Who let the blacklists out?

Category: web

Solver: davex, shm0sby

Flag: HTB{wh0_l3t_th3_w4fs_0ut?!..w00f..w00f.w00f!}


When you entered the site of the challenge the site directly gives you the source of the challenge.


$user = $_GET['user'];
$pass = $_GET['pass'];

if (!isset($user) || !isset($pass) || preg_match_all('/(select|union|where|\(|\.|\')/i', $user.$pass))

$mysql = get_db();
$mysql->multi_query("SELECT * FROM `users` WHERE `username` = '${user}' AND `password` = '${pass}'");

    if ($result = $mysql->store_result())
        if ($row = $result->fetch_assoc())
            echo json_encode($row) . '<br/>';
while ($mysql->next_result());


As you can see we can enter two variables via getting parameters and they are checked for some keywords. Therefore we are not permitted to have a select, union or where statement (case insensitive) or neither a ' nor ( in our variables.

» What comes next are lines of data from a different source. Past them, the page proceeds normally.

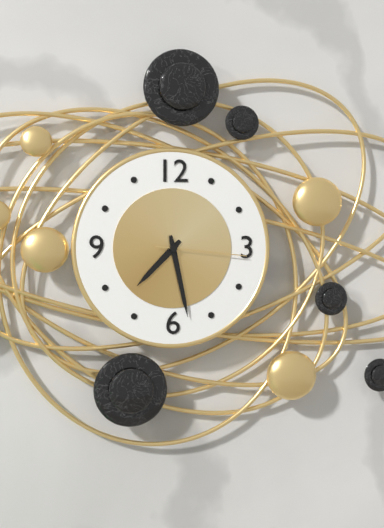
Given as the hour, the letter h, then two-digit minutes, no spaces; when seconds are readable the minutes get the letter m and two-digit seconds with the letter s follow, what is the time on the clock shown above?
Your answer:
7h28m16s
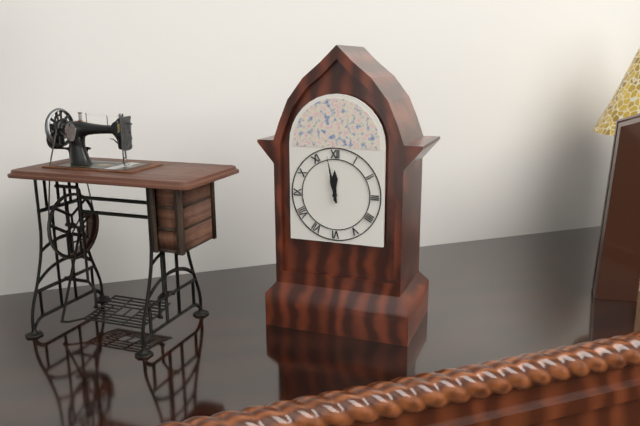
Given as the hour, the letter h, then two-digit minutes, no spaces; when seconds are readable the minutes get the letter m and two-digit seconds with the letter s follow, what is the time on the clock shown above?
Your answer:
11h58
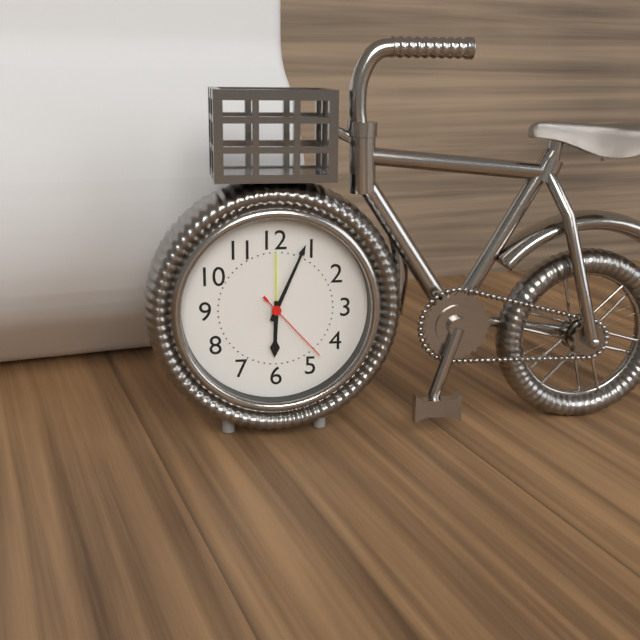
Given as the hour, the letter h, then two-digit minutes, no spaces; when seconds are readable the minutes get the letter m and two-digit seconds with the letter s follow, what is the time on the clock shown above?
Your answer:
6h04m23s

The most obvious attack would be to break out of the strings in the query string with a ' inside of our statement. We tried many things to bypass the check for a ' symbol, without success. Therefore it was clear that we could not simply break out at the end of the statement. Because we played mutch with encoding and things like that we realized, that a \' would escape the symbol. Therefore if we submit a username like ?user=\ we would achieve the following statement

SELECT * FROM `users` WHERE `username` = '\' AND `password` = ' ${pass}'

As you can see the checked username is now ' AND `password` =. This means if we now set the password to ; -- we would achieve a valid SQL statement. Now we could inject any valid SQL-query in between our password query. Therefore the first thing we tested was ?user=\&pass=OR true;-- because this would show us all entries in the users table.

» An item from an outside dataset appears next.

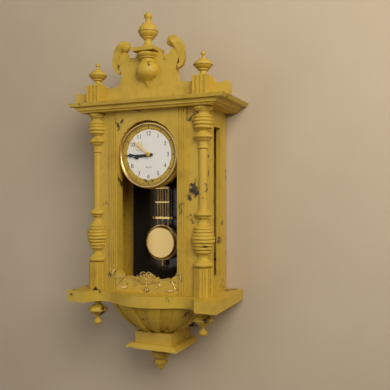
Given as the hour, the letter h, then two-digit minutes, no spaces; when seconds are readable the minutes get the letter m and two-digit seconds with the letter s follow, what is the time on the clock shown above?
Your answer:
8h45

When we executed it we received nothing and were confused. What went wrong with this execution? We decided to check if there are other tables and the user table is simply empty. For this we simply can execute ?user=\&pass=;show tables;-- and received showTables

Now it was obvious where the flag is, but our main question now: Where is the user table of the query? We looked again into the code and saw that we will receive only one result at a time. Because of this, we wanted to see if we can find the users table, and indeed we could find it with ?user=\&pass=;show tables LIKE "%users%";--.

We search up all commands that could show us any kind of content of the flag table, but select is the only query keyword that could give us any values. Because the query could not contain any type of the word select it was clear that we had to do something different.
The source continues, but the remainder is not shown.